» EXERCISE AIM
Retype the entries exactly, but skip the pictures.
▶
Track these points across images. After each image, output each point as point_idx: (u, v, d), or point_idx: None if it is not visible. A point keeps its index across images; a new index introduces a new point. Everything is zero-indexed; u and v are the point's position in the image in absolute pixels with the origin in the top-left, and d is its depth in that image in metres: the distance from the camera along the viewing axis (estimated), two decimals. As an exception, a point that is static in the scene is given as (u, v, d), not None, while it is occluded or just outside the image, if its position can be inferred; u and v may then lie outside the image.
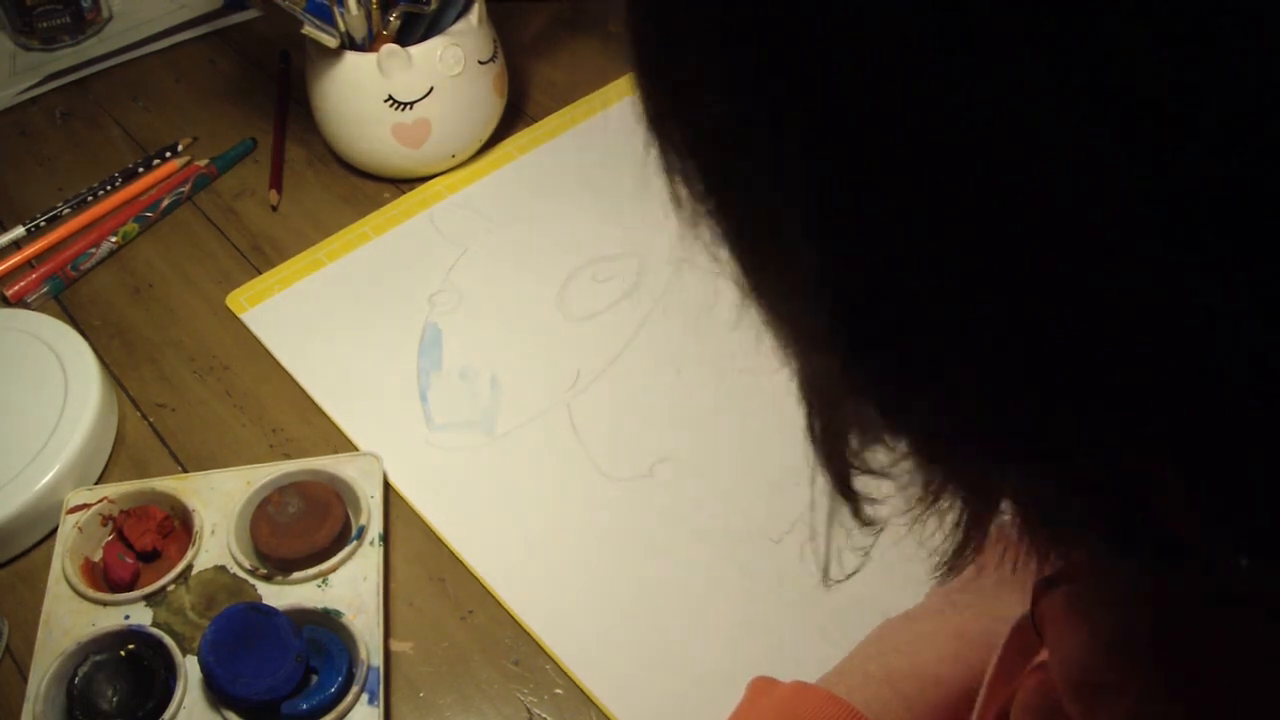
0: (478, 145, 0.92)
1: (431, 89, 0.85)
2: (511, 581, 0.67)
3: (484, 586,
◀
» YOUR SOLUTION
Track these points across images. After each image, output each point as point_idx: (u, v, d), or point_idx: None if it is not visible. A point keeps its index across images; a new index introduces a new point. Everything is zero-indexed; u and v are the point's position in the image in absolute pixels with the origin in the top-left, and d is its depth in that image in metres: the distance from the camera along the viewing axis (estimated), two decimals. As an exception, a point that is static in the scene is given as (u, v, d), not None, while it is occluded or just outside the image, if its position can be inferred; u and v may then lie outside the image.
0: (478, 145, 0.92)
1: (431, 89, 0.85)
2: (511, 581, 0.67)
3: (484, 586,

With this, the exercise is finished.